The metrics exported are:
-
osmtracker_changeset_cnt - the number of changesets currently in the database. Labelled with changeset state. If changesets in e.g. state NEW or ANALYSING states it could mean the number of worker tasks cannot cope with the influx of new changesets.
-
osmtracker_minutely_diff_processing_time_seconds - histogram with processing time for individual minutely diffs. Since the minutely diffs are parsed by a single entity this processing time should be less than one minute. Experience show this to be on the order of a few seconds on typical HW.
-
osmtracker_minutely_diff_timestamp - currently observed timestamp from minutely diff. If this timestamp stops progressing it could mean a problem with OpenStreetMap replication, not the tracker service.
-
osmtracker_minutely_diff_processing_timestamp - timestamp of latest minutely diff processing. This timestamp should typically be less than a minute plus a little allowance for processing the minutely diff, e.g. less than 70s. If not, the tracker service might have an internal problem.
-
osmtracker_minutely_diff_head_seqno - latest head sequence number observed from OpenStreetMap replication service.
-
osmtracker_minutely_diff_latest_seqno - latest sequence number processed. Should be identical or very close to osmtracker_minutely_diff_head_seqno.
-
osmtracker_minutely_diff_csets_observed - number of chagesets observed in the recent minutely diff. A very large influx of changesets might cause small increased delays in the tracker.
-
osmtracker_events - changeset filter, analysis and changeset refresh events as indicated by 'event' label. Both generated and handled events are tracked as indicated by the 'action' label.
-
osmtracker_changeset_filter_processing_time_seconds - histogram with processing time for filter events.
-
osmtracker_changeset_analysis_processing_time_seconds - histogram with processing time for changeset analysis events.
-
osmtracker_changeset_refresh_processing_time_seconds - histogram with processing time for changeset refresh events.
-
osmtracker_backend_processing_time_seconds - histogram with processing time for backend refresh events.
-
openstreetmap_api_events - number of requests towards the OpenStreetMap API, labelled according to operation.
-
openstreetmap_api_bytes - number of bytes to/from OpenStreetMap API, labelled according to operation and direction.

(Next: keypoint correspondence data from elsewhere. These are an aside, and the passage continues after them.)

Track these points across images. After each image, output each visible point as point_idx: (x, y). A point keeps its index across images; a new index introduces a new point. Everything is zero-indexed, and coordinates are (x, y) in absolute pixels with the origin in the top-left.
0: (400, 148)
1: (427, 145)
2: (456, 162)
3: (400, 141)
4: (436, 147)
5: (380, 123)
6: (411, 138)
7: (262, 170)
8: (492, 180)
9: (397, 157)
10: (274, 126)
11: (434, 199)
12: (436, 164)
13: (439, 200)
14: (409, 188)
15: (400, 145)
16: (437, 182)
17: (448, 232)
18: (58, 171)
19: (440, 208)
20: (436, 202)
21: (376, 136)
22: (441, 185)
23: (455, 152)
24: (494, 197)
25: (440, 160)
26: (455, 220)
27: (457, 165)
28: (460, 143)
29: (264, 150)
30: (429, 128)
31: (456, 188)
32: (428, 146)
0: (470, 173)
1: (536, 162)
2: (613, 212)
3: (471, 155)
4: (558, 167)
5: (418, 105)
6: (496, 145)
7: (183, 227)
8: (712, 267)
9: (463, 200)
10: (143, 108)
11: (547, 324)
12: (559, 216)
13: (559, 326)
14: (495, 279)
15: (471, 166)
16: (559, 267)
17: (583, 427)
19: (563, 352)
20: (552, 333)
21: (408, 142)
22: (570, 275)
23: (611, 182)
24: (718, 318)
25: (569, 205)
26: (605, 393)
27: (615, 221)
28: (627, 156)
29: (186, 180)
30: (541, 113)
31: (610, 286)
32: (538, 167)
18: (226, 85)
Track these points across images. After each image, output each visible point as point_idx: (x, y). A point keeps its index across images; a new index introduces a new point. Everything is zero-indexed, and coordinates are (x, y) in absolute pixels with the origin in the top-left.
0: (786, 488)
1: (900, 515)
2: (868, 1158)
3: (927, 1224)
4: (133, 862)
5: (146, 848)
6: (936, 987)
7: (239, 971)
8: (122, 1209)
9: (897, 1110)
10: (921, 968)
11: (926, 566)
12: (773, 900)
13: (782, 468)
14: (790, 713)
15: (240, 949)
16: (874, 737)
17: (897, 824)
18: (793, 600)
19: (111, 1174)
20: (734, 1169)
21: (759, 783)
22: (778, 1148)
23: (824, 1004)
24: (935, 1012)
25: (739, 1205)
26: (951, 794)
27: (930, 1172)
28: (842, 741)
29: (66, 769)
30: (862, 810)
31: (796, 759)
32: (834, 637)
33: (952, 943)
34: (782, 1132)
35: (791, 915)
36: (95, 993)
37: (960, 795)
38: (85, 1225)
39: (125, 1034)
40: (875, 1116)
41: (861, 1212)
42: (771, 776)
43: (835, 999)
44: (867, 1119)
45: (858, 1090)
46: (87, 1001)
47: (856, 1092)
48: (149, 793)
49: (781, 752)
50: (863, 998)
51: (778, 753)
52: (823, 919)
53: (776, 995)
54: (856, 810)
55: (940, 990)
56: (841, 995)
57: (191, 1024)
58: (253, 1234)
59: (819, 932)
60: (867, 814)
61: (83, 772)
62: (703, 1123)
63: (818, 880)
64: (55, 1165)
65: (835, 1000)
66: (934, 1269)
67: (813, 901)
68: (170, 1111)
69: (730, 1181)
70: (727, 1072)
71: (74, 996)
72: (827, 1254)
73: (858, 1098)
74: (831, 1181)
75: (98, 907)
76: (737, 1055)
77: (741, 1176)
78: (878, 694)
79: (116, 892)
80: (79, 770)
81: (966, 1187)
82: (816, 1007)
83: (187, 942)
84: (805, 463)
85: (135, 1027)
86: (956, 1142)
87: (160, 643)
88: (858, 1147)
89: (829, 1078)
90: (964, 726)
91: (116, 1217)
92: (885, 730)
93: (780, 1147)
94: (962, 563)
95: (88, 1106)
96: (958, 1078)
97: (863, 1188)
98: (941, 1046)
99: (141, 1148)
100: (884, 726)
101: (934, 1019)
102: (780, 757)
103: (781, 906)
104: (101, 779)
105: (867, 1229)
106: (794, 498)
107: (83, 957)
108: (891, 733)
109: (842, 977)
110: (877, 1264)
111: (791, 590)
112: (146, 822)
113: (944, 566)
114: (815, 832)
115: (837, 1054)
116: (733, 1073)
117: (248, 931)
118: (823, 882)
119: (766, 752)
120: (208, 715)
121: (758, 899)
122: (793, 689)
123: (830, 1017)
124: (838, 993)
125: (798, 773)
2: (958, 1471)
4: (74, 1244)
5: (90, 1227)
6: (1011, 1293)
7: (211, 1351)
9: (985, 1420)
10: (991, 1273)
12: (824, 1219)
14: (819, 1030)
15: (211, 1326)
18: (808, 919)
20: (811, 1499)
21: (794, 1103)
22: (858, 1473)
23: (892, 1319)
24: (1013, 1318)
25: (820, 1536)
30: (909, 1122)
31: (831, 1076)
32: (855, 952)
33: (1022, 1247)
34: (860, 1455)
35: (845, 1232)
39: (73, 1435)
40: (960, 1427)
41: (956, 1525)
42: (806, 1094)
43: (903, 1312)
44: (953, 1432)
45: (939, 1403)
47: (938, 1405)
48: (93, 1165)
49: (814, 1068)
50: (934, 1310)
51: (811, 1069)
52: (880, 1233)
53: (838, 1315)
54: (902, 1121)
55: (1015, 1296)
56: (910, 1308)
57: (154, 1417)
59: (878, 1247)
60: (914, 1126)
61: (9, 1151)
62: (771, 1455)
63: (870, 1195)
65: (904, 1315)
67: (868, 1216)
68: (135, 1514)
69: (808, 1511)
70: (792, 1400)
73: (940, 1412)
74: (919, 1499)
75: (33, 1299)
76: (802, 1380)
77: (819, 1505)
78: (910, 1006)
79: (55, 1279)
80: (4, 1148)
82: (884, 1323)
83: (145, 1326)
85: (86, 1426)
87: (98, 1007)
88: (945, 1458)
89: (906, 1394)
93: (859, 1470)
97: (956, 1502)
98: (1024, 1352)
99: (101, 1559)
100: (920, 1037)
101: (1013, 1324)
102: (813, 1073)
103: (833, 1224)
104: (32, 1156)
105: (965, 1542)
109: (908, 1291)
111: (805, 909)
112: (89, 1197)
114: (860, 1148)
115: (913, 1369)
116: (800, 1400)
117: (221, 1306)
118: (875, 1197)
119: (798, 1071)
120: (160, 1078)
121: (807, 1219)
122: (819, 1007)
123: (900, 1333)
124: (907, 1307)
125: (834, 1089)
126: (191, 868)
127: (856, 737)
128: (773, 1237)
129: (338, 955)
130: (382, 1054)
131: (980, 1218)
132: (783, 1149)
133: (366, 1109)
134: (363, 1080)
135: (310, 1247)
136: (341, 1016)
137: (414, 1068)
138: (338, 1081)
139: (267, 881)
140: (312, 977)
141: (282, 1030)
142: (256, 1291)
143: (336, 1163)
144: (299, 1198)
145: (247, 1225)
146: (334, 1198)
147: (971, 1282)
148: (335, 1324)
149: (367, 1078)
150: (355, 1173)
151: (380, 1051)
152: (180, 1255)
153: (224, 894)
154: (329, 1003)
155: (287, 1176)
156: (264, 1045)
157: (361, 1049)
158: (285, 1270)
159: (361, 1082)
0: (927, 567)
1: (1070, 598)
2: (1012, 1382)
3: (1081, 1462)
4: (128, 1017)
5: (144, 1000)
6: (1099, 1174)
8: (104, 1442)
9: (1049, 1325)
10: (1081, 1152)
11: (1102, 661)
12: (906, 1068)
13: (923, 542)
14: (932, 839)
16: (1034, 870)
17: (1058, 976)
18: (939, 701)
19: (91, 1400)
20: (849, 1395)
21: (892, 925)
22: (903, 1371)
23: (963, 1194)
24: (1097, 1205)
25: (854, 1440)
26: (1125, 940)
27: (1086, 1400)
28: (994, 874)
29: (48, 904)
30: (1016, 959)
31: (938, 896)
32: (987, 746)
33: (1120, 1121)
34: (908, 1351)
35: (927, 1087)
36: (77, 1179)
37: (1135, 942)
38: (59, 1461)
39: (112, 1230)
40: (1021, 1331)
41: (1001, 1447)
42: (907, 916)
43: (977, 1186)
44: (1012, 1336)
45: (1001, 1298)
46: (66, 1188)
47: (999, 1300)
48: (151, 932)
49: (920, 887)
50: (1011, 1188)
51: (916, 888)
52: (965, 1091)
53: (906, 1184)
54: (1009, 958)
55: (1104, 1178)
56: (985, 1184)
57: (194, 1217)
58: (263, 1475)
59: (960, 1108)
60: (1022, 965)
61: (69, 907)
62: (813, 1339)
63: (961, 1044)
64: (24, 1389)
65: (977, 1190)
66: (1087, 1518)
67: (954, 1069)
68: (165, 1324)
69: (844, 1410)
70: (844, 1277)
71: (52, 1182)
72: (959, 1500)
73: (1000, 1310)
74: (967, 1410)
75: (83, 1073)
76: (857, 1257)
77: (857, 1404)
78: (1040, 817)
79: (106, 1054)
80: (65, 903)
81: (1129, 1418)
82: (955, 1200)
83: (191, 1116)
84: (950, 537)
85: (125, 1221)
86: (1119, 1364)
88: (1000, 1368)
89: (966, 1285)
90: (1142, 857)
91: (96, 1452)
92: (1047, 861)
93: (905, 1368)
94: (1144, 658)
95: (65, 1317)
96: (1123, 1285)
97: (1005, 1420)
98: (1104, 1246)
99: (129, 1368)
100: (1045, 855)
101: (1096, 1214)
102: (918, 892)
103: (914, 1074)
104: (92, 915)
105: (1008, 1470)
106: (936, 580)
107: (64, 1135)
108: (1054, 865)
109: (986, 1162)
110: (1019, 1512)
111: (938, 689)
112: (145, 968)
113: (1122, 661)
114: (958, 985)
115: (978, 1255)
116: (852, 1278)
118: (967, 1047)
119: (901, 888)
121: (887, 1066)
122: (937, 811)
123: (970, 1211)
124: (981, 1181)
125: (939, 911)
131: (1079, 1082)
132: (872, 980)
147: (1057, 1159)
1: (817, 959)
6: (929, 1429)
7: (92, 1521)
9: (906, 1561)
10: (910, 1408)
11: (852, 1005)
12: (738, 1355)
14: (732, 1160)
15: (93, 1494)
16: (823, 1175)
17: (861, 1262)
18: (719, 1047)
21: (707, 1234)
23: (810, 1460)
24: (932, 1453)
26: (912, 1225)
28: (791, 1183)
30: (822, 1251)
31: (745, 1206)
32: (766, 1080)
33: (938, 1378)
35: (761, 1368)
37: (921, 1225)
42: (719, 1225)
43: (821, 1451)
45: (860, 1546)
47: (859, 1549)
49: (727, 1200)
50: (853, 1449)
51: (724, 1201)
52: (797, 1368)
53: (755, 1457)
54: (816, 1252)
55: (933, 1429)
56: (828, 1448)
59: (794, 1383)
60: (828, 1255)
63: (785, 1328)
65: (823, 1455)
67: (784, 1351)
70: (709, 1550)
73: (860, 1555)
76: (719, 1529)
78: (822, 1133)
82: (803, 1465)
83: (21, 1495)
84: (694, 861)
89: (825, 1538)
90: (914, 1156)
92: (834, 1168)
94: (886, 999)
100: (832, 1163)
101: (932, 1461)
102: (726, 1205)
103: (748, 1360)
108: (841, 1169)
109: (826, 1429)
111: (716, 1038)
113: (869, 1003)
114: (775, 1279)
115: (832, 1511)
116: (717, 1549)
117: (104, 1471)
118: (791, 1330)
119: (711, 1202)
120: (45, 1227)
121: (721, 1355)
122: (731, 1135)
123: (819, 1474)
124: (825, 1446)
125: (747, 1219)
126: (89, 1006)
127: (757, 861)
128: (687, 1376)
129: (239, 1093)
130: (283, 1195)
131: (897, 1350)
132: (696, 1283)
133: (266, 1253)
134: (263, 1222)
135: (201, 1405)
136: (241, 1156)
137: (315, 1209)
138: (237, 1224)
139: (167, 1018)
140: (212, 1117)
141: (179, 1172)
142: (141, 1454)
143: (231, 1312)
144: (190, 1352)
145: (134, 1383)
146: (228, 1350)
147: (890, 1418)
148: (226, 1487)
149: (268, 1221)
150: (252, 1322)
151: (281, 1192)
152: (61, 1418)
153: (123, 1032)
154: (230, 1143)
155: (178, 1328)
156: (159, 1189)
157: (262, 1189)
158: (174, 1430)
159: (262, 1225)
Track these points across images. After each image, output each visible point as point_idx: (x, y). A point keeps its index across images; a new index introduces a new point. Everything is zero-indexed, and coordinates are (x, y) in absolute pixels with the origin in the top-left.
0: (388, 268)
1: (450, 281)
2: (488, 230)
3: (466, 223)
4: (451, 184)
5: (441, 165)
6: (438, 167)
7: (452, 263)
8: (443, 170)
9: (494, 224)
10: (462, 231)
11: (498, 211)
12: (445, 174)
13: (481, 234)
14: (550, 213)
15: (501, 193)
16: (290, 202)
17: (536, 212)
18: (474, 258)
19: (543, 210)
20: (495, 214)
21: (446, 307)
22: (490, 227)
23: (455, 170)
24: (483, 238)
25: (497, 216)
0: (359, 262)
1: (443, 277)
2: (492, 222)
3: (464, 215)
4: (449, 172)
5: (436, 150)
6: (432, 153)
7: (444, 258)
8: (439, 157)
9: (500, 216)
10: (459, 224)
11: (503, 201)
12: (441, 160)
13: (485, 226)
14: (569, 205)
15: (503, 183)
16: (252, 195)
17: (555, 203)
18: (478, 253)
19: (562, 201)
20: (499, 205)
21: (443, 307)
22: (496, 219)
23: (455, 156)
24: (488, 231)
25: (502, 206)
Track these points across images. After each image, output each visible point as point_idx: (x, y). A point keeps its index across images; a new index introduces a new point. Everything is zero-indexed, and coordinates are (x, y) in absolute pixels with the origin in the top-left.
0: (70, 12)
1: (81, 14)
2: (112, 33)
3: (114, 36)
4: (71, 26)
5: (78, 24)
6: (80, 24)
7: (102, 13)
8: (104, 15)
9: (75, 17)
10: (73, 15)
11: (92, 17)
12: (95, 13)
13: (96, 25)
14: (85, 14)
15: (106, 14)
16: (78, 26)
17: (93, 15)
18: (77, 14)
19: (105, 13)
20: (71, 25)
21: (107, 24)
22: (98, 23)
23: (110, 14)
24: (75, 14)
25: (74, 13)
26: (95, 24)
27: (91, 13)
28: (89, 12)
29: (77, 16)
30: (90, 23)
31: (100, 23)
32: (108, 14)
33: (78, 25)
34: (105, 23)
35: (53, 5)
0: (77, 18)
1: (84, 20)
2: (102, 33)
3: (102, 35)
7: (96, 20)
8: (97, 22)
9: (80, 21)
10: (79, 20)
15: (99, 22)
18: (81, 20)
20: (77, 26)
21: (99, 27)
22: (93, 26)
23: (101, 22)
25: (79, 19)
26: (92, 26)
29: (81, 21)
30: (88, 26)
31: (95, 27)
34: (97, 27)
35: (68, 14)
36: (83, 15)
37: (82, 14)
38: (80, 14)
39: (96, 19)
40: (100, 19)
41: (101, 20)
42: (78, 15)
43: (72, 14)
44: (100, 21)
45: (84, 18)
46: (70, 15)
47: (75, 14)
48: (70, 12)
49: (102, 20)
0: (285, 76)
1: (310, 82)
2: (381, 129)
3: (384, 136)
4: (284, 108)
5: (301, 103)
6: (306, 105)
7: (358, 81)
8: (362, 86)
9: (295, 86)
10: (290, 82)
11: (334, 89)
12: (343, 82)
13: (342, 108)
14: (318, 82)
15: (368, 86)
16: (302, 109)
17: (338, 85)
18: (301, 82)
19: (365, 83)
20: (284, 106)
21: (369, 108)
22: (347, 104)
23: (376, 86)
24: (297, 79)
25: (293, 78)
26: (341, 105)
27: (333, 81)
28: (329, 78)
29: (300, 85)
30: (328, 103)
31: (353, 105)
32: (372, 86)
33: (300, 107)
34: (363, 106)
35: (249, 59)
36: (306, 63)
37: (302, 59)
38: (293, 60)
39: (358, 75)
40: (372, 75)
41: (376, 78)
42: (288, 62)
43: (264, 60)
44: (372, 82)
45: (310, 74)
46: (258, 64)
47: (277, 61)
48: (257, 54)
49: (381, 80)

The Helm-based deployment supports deploying Kubernetes network policies to allow for fine-grained control of network access between pods. You need a Kubernetes network plugin that supports network policies for this to have any effect.
If you are using a Kubernetes ingress/ingress-controller, you could refine the osmtracker-frontend network policy selectors to match the labels of the ingress. The same applies for the metrics network policy, which could be limited to accept only connections from e.g. Prometheus.